Word for word, restate the records that appear below.

▶ **Raw data**
______

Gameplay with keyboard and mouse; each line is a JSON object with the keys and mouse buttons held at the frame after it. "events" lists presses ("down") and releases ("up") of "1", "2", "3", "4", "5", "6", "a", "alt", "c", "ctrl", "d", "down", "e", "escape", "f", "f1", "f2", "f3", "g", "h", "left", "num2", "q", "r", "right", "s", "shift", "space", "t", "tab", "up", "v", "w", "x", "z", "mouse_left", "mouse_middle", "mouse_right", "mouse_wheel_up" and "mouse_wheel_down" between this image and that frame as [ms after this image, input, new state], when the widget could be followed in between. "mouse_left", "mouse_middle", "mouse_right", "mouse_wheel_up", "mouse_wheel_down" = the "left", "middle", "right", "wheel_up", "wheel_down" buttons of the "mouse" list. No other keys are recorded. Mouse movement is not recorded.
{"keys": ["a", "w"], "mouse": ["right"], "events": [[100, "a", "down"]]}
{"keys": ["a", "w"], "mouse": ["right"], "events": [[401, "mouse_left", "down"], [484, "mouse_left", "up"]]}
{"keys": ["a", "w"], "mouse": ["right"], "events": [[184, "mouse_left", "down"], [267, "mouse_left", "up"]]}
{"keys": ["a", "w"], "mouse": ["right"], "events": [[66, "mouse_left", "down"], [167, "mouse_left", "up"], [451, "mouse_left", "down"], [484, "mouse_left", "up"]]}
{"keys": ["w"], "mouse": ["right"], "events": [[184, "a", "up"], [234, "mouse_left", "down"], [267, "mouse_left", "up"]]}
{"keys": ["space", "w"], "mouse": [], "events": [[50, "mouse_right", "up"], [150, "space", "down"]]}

______

▶ **Solved exercise**
Gameplay with keyboard and mouse; each line is a JSON object with the keys and mouse buttons held at the frame after it. "events" lists presses ("down") and releases ("up") of "1", "2", "3", "4", "5", "6", "a", "alt", "c", "ctrl", "d", "down", "e", "escape", "f", "f1", "f2", "f3", "g", "h", "left", "num2", "q", "r", "right", "s", "shift", "space", "t", "tab", "up", "v", "w", "x", "z", "mouse_left", "mouse_middle", "mouse_right", "mouse_wheel_up" and "mouse_wheel_down" between this image and that frame as [ms after this image, input, new state], when the widget could be followed in between. "mouse_left", "mouse_middle", "mouse_right", "mouse_wheel_up", "mouse_wheel_down" = the "left", "middle", "right", "wheel_up", "wheel_down" buttons of the "mouse" list. No other keys are recorded. Mouse movement is not recorded.
{"keys": ["a", "w"], "mouse": ["right"], "events": [[100, "a", "down"]]}
{"keys": ["a", "w"], "mouse": ["right"], "events": [[401, "mouse_left", "down"], [484, "mouse_left", "up"]]}
{"keys": ["a", "w"], "mouse": ["right"], "events": [[184, "mouse_left", "down"], [267, "mouse_left", "up"]]}
{"keys": ["a", "w"], "mouse": ["right"], "events": [[66, "mouse_left", "down"], [167, "mouse_left", "up"], [451, "mouse_left", "down"], [484, "mouse_left", "up"]]}
{"keys": ["w"], "mouse": ["right"], "events": [[184, "a", "up"], [234, "mouse_left", "down"], [267, "mouse_left", "up"]]}
{"keys": ["space", "w"], "mouse": [], "events": [[50, "mouse_right", "up"], [150, "space", "down"]]}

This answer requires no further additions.